What you will do:
Please output the section of the listing below that opens with the line containing "- 📺 https://www.instagram.com/jorgecandido84/" and closes with the line containing "2. Intall [Java", exactly and with nothing else.

Records shown:
Start of Block
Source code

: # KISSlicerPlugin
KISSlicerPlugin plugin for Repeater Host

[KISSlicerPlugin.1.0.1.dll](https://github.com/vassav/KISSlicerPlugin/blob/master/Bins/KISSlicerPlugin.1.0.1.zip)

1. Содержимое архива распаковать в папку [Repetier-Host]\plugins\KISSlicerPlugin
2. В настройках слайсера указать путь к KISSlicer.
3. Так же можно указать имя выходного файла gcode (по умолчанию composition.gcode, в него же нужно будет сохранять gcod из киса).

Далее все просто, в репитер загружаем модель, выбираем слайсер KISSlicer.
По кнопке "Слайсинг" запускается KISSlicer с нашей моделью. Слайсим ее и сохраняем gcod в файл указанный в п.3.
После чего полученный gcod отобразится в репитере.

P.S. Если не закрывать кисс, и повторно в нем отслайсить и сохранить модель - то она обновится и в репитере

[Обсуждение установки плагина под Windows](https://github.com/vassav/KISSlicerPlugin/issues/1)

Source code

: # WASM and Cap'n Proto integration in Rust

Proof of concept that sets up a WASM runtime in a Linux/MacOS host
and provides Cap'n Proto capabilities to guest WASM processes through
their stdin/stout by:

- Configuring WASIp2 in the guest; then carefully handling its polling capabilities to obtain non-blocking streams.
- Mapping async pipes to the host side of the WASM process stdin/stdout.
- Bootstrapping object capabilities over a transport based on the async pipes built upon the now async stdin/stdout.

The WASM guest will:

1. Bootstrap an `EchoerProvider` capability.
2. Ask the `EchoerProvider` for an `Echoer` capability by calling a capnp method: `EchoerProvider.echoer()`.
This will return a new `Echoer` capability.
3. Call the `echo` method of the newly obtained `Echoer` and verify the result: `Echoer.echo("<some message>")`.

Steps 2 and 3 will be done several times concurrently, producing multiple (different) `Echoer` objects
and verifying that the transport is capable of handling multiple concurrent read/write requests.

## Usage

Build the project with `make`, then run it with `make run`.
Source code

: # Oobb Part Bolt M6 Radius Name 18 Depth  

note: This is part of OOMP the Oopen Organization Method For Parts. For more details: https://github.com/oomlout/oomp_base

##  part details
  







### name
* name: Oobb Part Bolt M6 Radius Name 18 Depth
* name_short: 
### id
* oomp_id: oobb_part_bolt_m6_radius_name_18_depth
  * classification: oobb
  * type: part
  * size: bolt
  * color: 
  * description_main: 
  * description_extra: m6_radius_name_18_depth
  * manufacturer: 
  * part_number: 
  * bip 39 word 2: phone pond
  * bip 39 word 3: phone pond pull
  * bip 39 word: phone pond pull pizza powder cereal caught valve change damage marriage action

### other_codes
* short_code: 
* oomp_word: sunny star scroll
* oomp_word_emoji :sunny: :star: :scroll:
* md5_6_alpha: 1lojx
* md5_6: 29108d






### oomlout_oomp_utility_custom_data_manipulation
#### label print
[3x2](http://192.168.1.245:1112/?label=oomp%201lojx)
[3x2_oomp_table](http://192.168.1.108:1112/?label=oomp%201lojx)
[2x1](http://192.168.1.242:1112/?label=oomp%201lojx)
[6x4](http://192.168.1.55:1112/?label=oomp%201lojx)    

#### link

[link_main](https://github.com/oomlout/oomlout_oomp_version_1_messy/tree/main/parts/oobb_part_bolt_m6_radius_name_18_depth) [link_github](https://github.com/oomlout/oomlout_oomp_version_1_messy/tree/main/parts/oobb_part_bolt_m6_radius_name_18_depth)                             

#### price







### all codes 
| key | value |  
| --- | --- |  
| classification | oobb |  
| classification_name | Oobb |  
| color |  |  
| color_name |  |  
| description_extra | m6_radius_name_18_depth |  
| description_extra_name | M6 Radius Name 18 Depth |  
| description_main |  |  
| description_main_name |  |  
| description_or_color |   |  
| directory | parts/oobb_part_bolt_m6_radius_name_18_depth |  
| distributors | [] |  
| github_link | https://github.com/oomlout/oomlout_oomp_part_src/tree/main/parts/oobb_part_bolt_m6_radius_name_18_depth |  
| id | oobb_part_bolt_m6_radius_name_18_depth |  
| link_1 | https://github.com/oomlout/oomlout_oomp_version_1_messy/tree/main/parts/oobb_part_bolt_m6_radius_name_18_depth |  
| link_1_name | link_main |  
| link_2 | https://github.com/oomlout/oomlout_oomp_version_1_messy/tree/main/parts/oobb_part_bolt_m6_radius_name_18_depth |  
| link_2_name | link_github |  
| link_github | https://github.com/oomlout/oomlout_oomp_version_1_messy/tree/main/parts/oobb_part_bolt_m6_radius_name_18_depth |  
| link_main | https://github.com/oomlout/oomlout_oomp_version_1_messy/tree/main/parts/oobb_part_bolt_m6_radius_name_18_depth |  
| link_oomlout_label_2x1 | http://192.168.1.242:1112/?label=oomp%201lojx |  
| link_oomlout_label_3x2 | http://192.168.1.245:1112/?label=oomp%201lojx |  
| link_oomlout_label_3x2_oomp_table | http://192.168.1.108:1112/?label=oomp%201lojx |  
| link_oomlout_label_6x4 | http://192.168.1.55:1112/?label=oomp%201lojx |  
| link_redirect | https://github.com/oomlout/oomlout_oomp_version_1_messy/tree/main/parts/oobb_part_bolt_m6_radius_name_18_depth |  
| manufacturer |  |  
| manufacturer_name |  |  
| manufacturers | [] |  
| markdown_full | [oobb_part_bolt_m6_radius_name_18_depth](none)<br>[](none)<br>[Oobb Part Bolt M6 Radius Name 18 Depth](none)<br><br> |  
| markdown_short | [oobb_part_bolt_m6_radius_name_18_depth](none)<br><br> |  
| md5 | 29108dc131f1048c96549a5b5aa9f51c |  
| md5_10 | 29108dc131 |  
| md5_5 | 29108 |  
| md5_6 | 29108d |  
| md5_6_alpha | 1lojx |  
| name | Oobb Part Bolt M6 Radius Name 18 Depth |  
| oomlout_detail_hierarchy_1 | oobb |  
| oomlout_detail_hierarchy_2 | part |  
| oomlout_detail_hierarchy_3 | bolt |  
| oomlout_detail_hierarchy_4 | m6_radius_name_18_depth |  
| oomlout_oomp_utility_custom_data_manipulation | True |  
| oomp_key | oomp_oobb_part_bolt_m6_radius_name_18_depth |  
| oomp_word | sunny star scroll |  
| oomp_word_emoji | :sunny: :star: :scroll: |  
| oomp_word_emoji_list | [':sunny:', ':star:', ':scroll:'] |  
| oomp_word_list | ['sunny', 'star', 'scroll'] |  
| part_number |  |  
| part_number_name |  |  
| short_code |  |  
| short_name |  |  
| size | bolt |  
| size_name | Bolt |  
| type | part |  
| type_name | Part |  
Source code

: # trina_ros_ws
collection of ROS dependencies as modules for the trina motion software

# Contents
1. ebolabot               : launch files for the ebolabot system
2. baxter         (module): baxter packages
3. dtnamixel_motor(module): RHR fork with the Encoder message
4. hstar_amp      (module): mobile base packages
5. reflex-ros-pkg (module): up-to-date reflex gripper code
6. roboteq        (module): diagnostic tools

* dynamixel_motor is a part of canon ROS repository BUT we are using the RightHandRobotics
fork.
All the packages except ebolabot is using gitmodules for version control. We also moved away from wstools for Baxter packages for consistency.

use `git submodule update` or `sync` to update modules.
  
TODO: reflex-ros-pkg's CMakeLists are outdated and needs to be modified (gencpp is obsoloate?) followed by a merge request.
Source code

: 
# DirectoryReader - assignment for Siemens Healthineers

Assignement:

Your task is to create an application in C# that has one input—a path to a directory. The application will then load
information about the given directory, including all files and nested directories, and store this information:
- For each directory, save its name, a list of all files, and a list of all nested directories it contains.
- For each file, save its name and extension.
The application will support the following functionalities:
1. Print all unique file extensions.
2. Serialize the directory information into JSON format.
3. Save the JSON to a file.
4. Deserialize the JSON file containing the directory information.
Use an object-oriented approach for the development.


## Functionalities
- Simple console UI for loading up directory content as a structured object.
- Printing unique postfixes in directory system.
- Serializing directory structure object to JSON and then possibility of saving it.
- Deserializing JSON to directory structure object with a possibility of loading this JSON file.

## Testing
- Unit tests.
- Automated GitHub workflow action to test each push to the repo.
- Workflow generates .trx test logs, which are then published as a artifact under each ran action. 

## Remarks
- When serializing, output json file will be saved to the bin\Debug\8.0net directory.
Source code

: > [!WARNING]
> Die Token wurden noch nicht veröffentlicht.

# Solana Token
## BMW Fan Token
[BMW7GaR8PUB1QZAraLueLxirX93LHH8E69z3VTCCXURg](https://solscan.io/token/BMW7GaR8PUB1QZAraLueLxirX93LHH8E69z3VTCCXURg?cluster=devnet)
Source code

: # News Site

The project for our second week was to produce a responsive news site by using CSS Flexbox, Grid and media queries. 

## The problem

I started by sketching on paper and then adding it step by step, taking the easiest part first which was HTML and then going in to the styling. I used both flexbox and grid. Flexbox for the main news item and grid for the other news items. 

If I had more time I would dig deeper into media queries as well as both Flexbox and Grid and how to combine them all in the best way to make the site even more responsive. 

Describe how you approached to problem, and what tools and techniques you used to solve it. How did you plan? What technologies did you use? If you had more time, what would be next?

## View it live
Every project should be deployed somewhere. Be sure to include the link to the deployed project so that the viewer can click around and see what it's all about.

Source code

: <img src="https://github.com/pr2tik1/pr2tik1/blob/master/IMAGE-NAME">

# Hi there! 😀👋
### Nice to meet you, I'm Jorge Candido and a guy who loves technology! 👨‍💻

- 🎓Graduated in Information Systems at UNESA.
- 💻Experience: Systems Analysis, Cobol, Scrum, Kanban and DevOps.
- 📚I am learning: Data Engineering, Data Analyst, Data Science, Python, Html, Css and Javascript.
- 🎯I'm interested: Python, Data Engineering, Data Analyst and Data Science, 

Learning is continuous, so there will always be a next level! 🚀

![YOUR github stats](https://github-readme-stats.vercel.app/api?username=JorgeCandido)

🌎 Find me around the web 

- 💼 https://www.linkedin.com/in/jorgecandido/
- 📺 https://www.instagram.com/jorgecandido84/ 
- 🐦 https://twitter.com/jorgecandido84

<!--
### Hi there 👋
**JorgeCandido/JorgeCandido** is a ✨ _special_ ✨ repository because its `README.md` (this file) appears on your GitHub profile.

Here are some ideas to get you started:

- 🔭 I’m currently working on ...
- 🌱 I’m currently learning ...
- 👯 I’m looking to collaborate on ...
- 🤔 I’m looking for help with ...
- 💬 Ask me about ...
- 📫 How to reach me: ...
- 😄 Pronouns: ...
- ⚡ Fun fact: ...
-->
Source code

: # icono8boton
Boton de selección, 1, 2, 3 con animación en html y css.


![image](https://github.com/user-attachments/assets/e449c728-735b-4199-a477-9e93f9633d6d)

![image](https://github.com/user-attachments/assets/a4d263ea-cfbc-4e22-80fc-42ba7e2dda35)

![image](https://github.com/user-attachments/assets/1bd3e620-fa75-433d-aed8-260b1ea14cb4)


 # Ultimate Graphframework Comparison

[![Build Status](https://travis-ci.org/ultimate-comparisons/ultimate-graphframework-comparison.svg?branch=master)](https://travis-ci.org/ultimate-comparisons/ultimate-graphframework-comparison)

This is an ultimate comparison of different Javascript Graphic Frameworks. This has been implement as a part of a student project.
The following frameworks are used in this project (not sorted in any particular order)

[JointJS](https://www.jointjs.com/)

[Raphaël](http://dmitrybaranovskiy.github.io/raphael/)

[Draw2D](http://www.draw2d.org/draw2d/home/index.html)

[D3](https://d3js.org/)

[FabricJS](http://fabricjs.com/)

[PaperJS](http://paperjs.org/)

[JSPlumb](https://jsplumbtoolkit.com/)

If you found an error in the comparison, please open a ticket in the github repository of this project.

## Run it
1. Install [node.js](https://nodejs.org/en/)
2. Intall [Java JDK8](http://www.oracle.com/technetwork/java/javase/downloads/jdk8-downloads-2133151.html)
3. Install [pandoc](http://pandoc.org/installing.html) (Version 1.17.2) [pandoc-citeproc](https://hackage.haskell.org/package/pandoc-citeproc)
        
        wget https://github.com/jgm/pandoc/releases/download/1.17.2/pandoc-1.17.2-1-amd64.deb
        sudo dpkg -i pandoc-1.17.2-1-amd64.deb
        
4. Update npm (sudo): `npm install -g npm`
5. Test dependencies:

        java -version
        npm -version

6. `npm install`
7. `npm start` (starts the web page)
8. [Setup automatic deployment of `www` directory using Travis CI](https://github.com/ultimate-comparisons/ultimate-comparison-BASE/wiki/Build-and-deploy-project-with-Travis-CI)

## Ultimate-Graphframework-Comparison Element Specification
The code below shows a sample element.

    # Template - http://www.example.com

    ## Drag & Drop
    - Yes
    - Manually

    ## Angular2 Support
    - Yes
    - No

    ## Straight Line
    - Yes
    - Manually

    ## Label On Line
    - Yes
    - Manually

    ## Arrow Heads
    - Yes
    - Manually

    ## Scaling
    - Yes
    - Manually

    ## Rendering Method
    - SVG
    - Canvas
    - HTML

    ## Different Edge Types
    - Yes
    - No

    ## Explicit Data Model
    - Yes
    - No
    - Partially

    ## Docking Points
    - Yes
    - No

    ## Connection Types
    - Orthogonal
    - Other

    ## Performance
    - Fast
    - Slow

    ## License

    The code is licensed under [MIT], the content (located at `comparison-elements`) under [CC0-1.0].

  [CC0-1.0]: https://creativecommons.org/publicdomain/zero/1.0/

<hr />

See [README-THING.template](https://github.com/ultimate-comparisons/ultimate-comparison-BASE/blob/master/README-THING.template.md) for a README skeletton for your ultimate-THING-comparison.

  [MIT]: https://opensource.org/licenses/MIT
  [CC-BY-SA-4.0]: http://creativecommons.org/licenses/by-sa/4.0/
End of Block
Completed task:
- 📺 https://www.instagram.com/jorgecandido84/ 
- 🐦 https://twitter.com/jorgecandido84

<!--
### Hi there 👋
**JorgeCandido/JorgeCandido** is a ✨ _special_ ✨ repository because its `README.md` (this file) appears on your GitHub profile.

Here are some ideas to get you started:

- 🔭 I’m currently working on ...
- 🌱 I’m currently learning ...
- 👯 I’m looking to collaborate on ...
- 🤔 I’m looking for help with ...
- 💬 Ask me about ...
- 📫 How to reach me: ...
- 😄 Pronouns: ...
- ⚡ Fun fact: ...
-->
Source code

: # icono8boton
Boton de selección, 1, 2, 3 con animación en html y css.


![image](https://github.com/user-attachments/assets/e449c728-735b-4199-a477-9e93f9633d6d)

![image](https://github.com/user-attachments/assets/a4d263ea-cfbc-4e22-80fc-42ba7e2dda35)

![image](https://github.com/user-attachments/assets/1bd3e620-fa75-433d-aed8-260b1ea14cb4)


 # Ultimate Graphframework Comparison

[![Build Status](https://travis-ci.org/ultimate-comparisons/ultimate-graphframework-comparison.svg?branch=master)](https://travis-ci.org/ultimate-comparisons/ultimate-graphframework-comparison)

This is an ultimate comparison of different Javascript Graphic Frameworks. This has been implement as a part of a student project.
The following frameworks are used in this project (not sorted in any particular order)

[JointJS](https://www.jointjs.com/)

[Raphaël](http://dmitrybaranovskiy.github.io/raphael/)

[Draw2D](http://www.draw2d.org/draw2d/home/index.html)

[D3](https://d3js.org/)

[FabricJS](http://fabricjs.com/)

[PaperJS](http://paperjs.org/)

[JSPlumb](https://jsplumbtoolkit.com/)

If you found an error in the comparison, please open a ticket in the github repository of this project.

## Run it
1. Install [node.js](https://nodejs.org/en/)
2. Intall [Java JDK8](http://www.oracle.com/technetwork/java/javase/downloads/jdk8-downloads-2133151.html)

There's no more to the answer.